(Dataset entries)
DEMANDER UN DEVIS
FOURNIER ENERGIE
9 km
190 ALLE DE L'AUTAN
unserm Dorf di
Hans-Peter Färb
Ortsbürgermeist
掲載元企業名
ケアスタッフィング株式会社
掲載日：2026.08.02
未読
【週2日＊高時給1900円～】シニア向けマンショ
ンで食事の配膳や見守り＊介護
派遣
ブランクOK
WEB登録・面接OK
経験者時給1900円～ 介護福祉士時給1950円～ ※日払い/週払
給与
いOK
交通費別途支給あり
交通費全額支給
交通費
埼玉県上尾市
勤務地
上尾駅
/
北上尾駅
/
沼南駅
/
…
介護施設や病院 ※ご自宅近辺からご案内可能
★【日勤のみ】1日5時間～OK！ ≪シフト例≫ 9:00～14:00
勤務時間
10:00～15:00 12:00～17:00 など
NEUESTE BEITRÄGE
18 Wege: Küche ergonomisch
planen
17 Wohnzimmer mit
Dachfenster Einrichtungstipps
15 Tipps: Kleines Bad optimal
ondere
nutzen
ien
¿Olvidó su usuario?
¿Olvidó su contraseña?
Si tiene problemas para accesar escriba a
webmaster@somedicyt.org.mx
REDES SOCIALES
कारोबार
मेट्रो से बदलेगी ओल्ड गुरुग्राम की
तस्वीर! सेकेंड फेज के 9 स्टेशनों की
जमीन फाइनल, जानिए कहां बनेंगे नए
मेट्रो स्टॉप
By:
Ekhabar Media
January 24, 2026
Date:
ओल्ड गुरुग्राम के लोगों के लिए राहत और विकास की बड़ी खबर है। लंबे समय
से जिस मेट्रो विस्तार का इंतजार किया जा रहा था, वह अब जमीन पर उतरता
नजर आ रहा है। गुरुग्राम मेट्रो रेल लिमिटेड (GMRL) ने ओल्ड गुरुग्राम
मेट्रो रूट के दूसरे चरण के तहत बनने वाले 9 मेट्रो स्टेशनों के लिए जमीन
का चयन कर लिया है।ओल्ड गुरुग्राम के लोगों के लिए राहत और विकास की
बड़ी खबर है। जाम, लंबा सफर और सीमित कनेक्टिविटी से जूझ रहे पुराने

YOUR ASSIGNMENT:
Give back the entries exactly. Omit none of them.

SOLUTION TO THE EXERCISE:
DEMANDER UN DEVIS
FOURNIER ENERGIE
9 km
190 ALLE DE L'AUTAN
unserm Dorf di
Hans-Peter Färb
Ortsbürgermeist
掲載元企業名
ケアスタッフィング株式会社
掲載日：2026.08.02
未読
【週2日＊高時給1900円～】シニア向けマンショ
ンで食事の配膳や見守り＊介護
派遣
ブランクOK
WEB登録・面接OK
経験者時給1900円～ 介護福祉士時給1950円～ ※日払い/週払
給与
いOK
交通費別途支給あり
交通費全額支給
交通費
埼玉県上尾市
勤務地
上尾駅
/
北上尾駅
/
沼南駅
/
…
介護施設や病院 ※ご自宅近辺からご案内可能
★【日勤のみ】1日5時間～OK！ ≪シフト例≫ 9:00～14:00
勤務時間
10:00～15:00 12:00～17:00 など
NEUESTE BEITRÄGE
18 Wege: Küche ergonomisch
planen
17 Wohnzimmer mit
Dachfenster Einrichtungstipps
15 Tipps: Kleines Bad optimal
ondere
nutzen
ien
¿Olvidó su usuario?
¿Olvidó su contraseña?
Si tiene problemas para accesar escriba a
webmaster@somedicyt.org.mx
REDES SOCIALES
कारोबार
मेट्रो से बदलेगी ओल्ड गुरुग्राम की
तस्वीर! सेकेंड फेज के 9 स्टेशनों की
जमीन फाइनल, जानिए कहां बनेंगे नए
मेट्रो स्टॉप
By:
Ekhabar Media
January 24, 2026
Date:
ओल्ड गुरुग्राम के लोगों के लिए राहत और विकास की बड़ी खबर है। लंबे समय
से जिस मेट्रो विस्तार का इंतजार किया जा रहा था, वह अब जमीन पर उतरता
नजर आ रहा है। गुरुग्राम मेट्रो रेल लिमिटेड (GMRL) ने ओल्ड गुरुग्राम
मेट्रो रूट के दूसरे चरण के तहत बनने वाले 9 मेट्रो स्टेशनों के लिए जमीन
का चयन कर लिया है।ओल्ड गुरुग्राम के लोगों के लिए राहत और विकास की
बड़ी खबर है। जाम, लंबा सफर और सीमित कनेक्टिविटी से जूझ रहे पुराने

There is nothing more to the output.